Bargain Hunters
  • RictherShale
    December 4, 2009

    You know, I’ve always thought that Warhol’s observation about death — that it’s the ultimate indignity — cuts both ways. Instead of being anxious about your own demise, you can just be snotty about everyone that you’ve outlived.

    I remember walking around in a thrift store years ago with a friend of mine; we were being really snarky about all the tacky old cast-offs when it suddenly occurred to me that at least some of the stuff there probably used to belong to people who recently died, whose families had donated it because they couldn’t bear to throw it all out.

  • Trisuli
    December 4, 2009

    “Everything’s full of meaning when you don’t understand it” pretty much sums up post-modernism for me.

  • Paul
    December 4, 2009

    Although I doubt it’s what Dorothy intended, the strip is actually quite meaningful if you assume they are talking about Christianity.

  • Hannah
    December 4, 2009

    Afterwards, I often think about the comments just as much as the comic.
    So thanks guys, christmas spirit and all that. :D

  • Ben Kirkup
    December 4, 2009

    I guess I’m trying to sort out the authenticity comment, but the rest of it really does resonate with things I’ve been pondering, regarding what used to be known as ‘worldly possessions.’
    I do rather wonder what Girl would make of NT Wright’s trilogy.

  • Jason
    December 4, 2009

    As I understand decision in what I fancy are neuroscientific terms, it appears to be impossible for a typical human (with no significant cognitive or neurological defects or abnormalities) to make a decision that is not rooted in self-interest. The very evolution of biological information processing systems (brains) has been governed by the ability of such systems to maximize the survival probability of their hosts. In other words, we are hardwired to be selfish. Personal advantage is the very soil from which our thoughts spring and the place to which they return.
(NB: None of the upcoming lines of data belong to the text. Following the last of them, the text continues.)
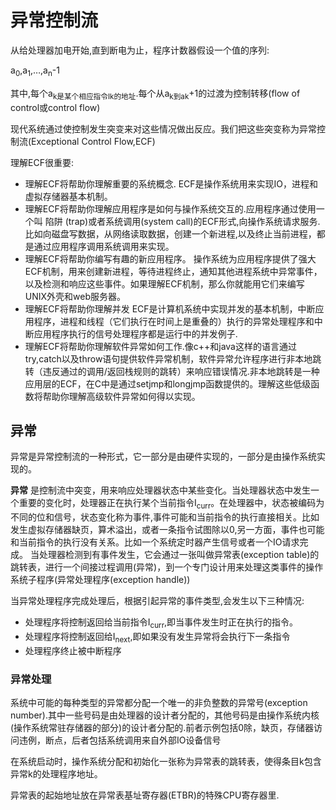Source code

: * 异常控制流
    从给处理器加电开始,直到断电为止，程序计数器假设一个值的序列:
    
    a_0,a_1,...,a_n-1

    其中,每个a_k是某个相应指令I_k的地址.每个从a_k到a_k+1的过渡为控制转移(flow of control或control flow)
    
    现代系统通过使控制发生突变来对这些情况做出反应。我们把这些突变称为异常控制流(Exceptional Control Flow,ECF)
    
    理解ECF很重要:
- 理解ECF将帮助你理解重要的系统概念. ECF是操作系统用来实现IO，进程和虚拟存储器基本机制。
- 理解ECF将帮助你理解应用程序是如何与操作系统交互的.应用程序通过使用一个叫 陷阱 (trap)或者系统调用(system call)的ECF形式,向操作系统请求服务.比如向磁盘写数据，从网络读取数据，创建一个新进程,以及终止当前进程，都是通过应用程序调用系统调用来实现。
- 理解ECF将帮助你编写有趣的新应用程序。 操作系统为应用程序提供了强大ECF机制，用来创建新进程，等待进程终止，通知其他进程系统中异常事件，以及检测和响应这些事件。如果理解ECF机制，那么你就能用它们来编写UNIX外壳和web服务器。
- 理解ECF将帮助你理解并发 ECF是计算机系统中实现并发的基本机制，中断应用程序，进程和线程（它们执行在时间上是重叠的）执行的异常处理程序和中断应用程序执行的信号处理程序都是运行中的并发例子.
- 理解ECF将帮助你理解软件异常如何工作.像c++和java这样的语言通过try,catch以及throw语句提供软件异常机制，软件异常允许程序进行非本地跳转（违反通过的调用/返回栈规则的跳转）来响应错误情况.非本地跳转是一种应用层的ECF，在C中是通过setjmp和longjmp函数提供的。理解这些低级函数将帮助你理解高级软件异常如何得以实现。
** 异常
  异常是异常控制流的一种形式，它一部分是由硬件实现的，一部分是由操作系统实现的。

  *异常* 是控制流中突变，用来响应处理器状态中某些变化。当处理器状态中发生一个重要的变化时，处理器正在执行某个当前指令I_curr。在处理器中，状态被编码为不同的位和信号，状态变化称为事件,事件可能和当前指令的执行直接相关。比如发生虚拟存储器缺页，算术溢出，或者一条指令试图除以0,另一方面，事件也可能和当前指令的执行没有关系。比如一个系统定时器产生信号或者一个IO请求完成。
当处理器检测到有事件发生，它会通过一张叫做异常表(exception table)的跳转表，进行一个间接过程调用(异常)，到一个专门设计用来处理这类事件的操作系统子程序(异常处理程序(exception handle))
 
  当异常处理程序完成处理后，根据引起异常的事件类型,会发生以下三种情况:
- 处理程序将控制返回给当前指令I_curr,即当事件发生时正在执行的指令。
- 处理程序将控制返回给I_next,即如果没有发生异常将会执行下一条指令
- 处理程序终止被中断程序
*** 异常处理
  系统中可能的每种类型的异常都分配一个唯一的非负整数的异常号(exception number).其中一些号码是由处理器的设计者分配的，其他号码是由操作系统内核(操作系统常驻存储器的部分)的设计者分配的.前者示例包括0除，缺页，存储器访问违例，断点，后者包括系统调用来自外部IO设备信号

  在系统启动时，操作系统分配和初始化一张称为异常表的跳转表，使得条目k包含异常k的处理程序地址。

  异常表的起始地址放在异常表基址寄存器(ETBR)的特殊CPU寄存器里.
    In this context, difficulties can arise for persons who believe it an advantage to attain moral superiority (the nice-guy paradox), particularly as certain cultures hold generosity and selflessness as virtues (oh, the irony).

  • Harrison
    December 4, 2009

    First thing I read this morning, OH MAN OH MAN.

  • Sev
    December 4, 2009

    I wonder what that picture Cat is hugging portrays.

  • &rew
    December 4, 2009

    “Everything’s full of meaning when you don’t understand it!”

    This is something I would be excited to have on a bumper sticker.

  • David Thomsen
    December 4, 2009

    I used to wonder what the self interest was in, for example, putting your hand into a fire to prove not everything you do is motivated by self-interest… then I realised that for some people, proving ‘conclusively’ that not everything you do is motivated by self interest is rewarding enough.

    Most of my motivation at the moment is to prove that a lot of my decisions were in my self-interest after all.

  • BenjaminB
    December 4, 2009

    Ah ah ah, authenticity jar.

  • Jonathan
    December 4, 2009

    I understand nothing, and everything fills me with meaning.

  • Sev
    December 5, 2009

    Just because you can’t not do something out of self-interest doesn’t mean you can’t do something out of the goodness of your heart. Sometimes feeling that you’ve done a good thing is all you want, and if indeed that is your motivation, then you can say that you are an unselfish person. Satisfaction is not a finite resource.

  • David
    December 5, 2009

    “Selfishness beats altruism within groups. Altruistic groups beat selfish groups. Everything else is commentary.” – D. S. Wilson and E. O. Wilson

  • John K
    December 7, 2009

    “garbage is for the living” may be the wisest thing I have ever read…. mind blown.

  • Andrew
    December 8, 2009

    garbage is made by the living as a function of entropy. information, being ordered, degrades over time.

  • Joshua
    December 10, 2009

    “Everything’s full of meaning when you don’t understand it” may be the best thing I’ve read in a long time. My fiance and I were just talking about this in regards to art–all art, not just pretty pictures–and art theory. It seems every artist these days has some sort of hairbrained theory about art or why they create, when it used to be that the artist just did what they did. Byron wrote poetry because he liked to write poetry. When he was critized, he didn’t explain the hidden meanings or his theories about his art. He just got drunk and wrote more poetry.

  • Jonathan
    December 27, 2009

    I don’t think that’s true, Joshua. In the specific: Byron answered his critics within future volumes of poetry. But in the abstract: an artist who refuses to discuss their theory is not necessarily without a theory. I think it’s more-or-less impossible to devote one’s life to art for an extended period of time without coming to some theories about why one does what one does. One can choose to respect those artists who refuse to share their theories, but it seems to me that’s just another way to judge them on something other than their art.

  • Offendi
    January 30, 2010

    Nevertheless, writing poetry because it’s fun is a kind of Cat-like wisdom we might all benefit from.

    The depressed are those who try to analyze it.